Give combat its place in the game. But give commerce and exploration and socialization their places as well, and don't turn those gameplay modes into mere support classes for combat. Balanced gameplay is more fun.
So trying to crank out enough content by yourself is a losing proposition. Instead, consider some or all of the following ways to provide content:
- massively single-player?
Spore (now pushed back to April [September] of 2007) is said to be not so much massively multi-player as "massively single-player." Interaction with other players will exist, but it will be much less direct than in traditional MMORPGs. Your game universe still be in contact with others, but you won't be seeing avatars of other gamers inside your game world while you're playing.
That's got both good and bad consequences. For players who really like interacting (constructively or destructively) with other human beings, something useful is lost when other people aren't in the game. On the other hand, players who are less social or who hate having to put up with griefers can limit and control their interactions. On the gripping hand, other players are what make virtual worlds dynamic; without them changing and defining the character of the game world, it's really hard to make the world feel alive. Oblivion has done so to some degree, but only to the point of entering the "uncanny valley" where behavior seems bizarre because it's almost-but-not-quite-plausible.
Maybe it's time for an online game to push on this assumption and see what gives.
Obviously not all of these suggestions will be palatable to everyone.
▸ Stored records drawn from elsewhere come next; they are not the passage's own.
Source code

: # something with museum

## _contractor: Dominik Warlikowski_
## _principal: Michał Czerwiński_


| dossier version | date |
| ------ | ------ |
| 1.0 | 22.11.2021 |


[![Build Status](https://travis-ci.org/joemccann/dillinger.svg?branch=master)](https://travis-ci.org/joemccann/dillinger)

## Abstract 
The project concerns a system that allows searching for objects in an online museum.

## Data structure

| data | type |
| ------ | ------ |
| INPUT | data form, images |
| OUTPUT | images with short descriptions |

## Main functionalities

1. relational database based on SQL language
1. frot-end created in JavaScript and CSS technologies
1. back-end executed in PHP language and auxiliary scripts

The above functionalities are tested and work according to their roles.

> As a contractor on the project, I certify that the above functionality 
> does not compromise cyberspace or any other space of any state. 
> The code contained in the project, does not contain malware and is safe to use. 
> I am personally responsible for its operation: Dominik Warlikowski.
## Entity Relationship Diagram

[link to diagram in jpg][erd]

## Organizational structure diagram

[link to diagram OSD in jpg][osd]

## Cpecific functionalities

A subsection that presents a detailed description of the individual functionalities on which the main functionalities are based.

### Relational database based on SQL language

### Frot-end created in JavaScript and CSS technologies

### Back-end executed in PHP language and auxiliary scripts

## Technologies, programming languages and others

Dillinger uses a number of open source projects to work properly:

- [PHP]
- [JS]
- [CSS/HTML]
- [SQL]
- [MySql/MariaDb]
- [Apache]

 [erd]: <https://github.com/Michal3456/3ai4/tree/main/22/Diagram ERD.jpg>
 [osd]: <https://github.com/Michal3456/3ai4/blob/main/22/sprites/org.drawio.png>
I believe that if you designed a game that implemented many of them together, the resulting mixture would be not only distinctive in a field full of WoW-clones, but highly satisfying to a lot of gamers. (Read: financially successful.)
Some reasonably well-heeled developer needs to take up the challenge of questioning these assumptions and do something different. It doesn't have to be radically different (although that would be interesting). It just needs to be different enough to prove that trying to copy WoW isn't the only path to commercial and artistic success. A healthy MMORPG industry needs someone to take a few risks.
Or am I wrong, and making another conventional class-based fantasy combat game is good enough?